WHAT YOU WILL DO: Copy all lines below exactly as written. Leave pictures out.

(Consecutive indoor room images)

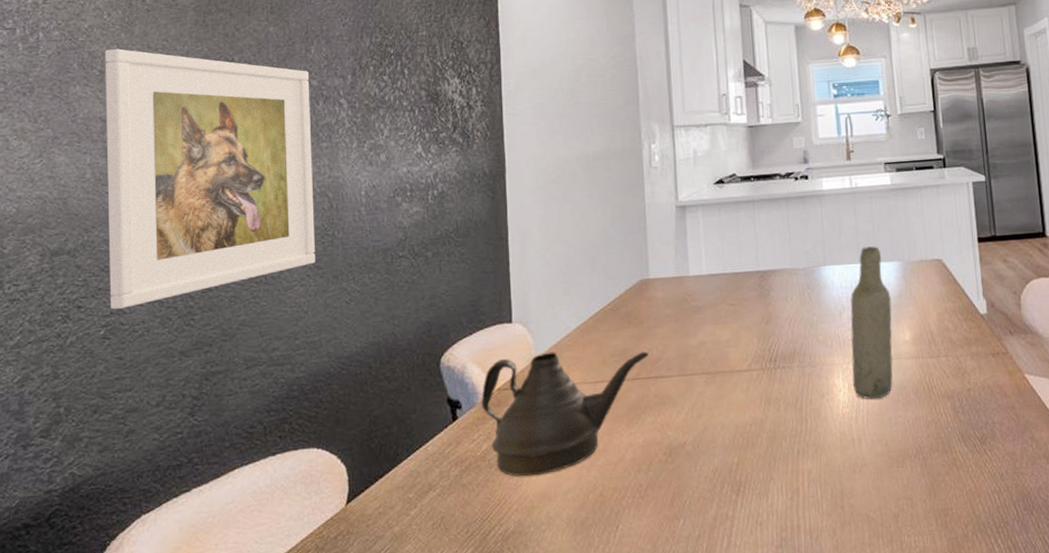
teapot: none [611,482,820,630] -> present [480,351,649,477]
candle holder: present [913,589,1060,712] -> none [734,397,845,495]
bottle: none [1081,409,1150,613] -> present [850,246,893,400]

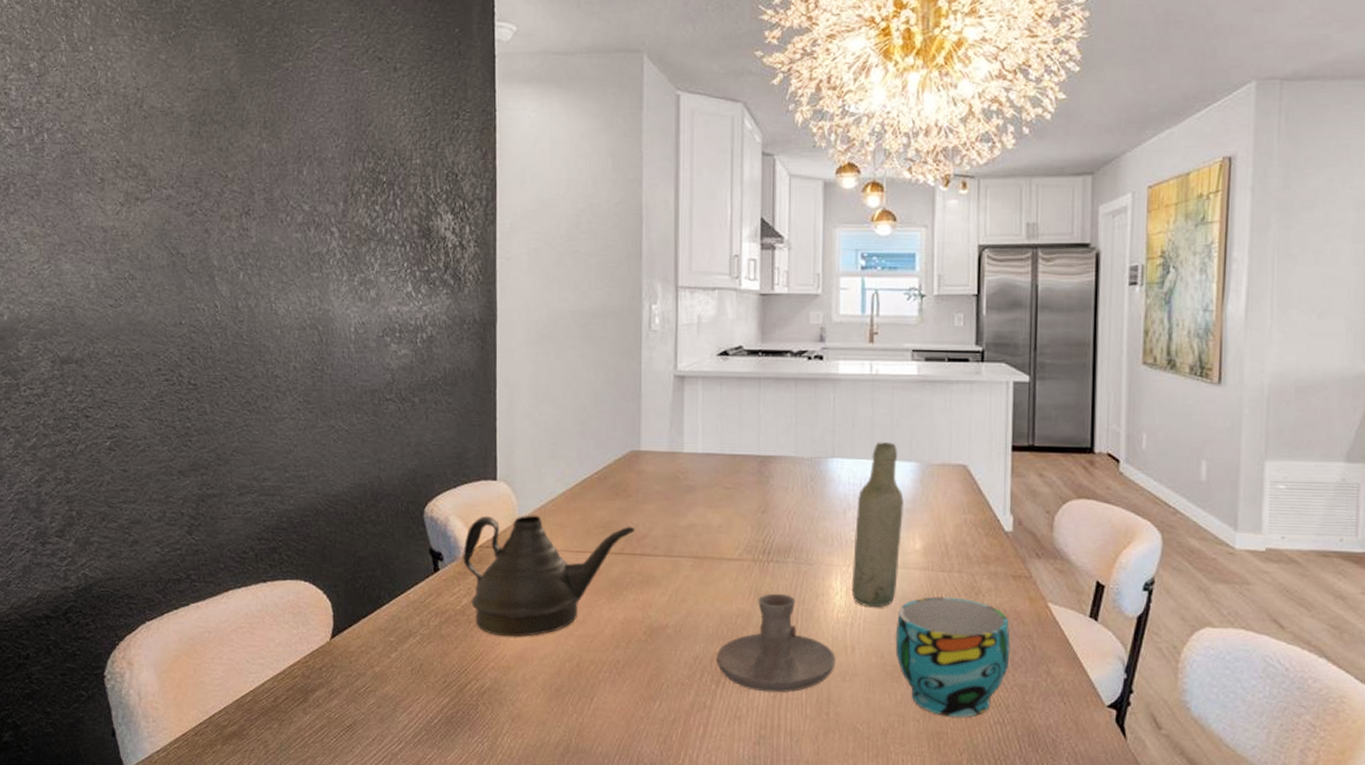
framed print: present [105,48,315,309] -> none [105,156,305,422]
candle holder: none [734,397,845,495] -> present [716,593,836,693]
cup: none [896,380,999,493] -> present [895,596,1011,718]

RESPONSE:
teapot: none [611,482,820,630] -> present [480,351,649,477]
candle holder: present [913,589,1060,712] -> none [734,397,845,495]
bottle: none [1081,409,1150,613] -> present [850,246,893,400]

framed print: present [105,48,315,309] -> none [105,156,305,422]
candle holder: none [734,397,845,495] -> present [716,593,836,693]
cup: none [896,380,999,493] -> present [895,596,1011,718]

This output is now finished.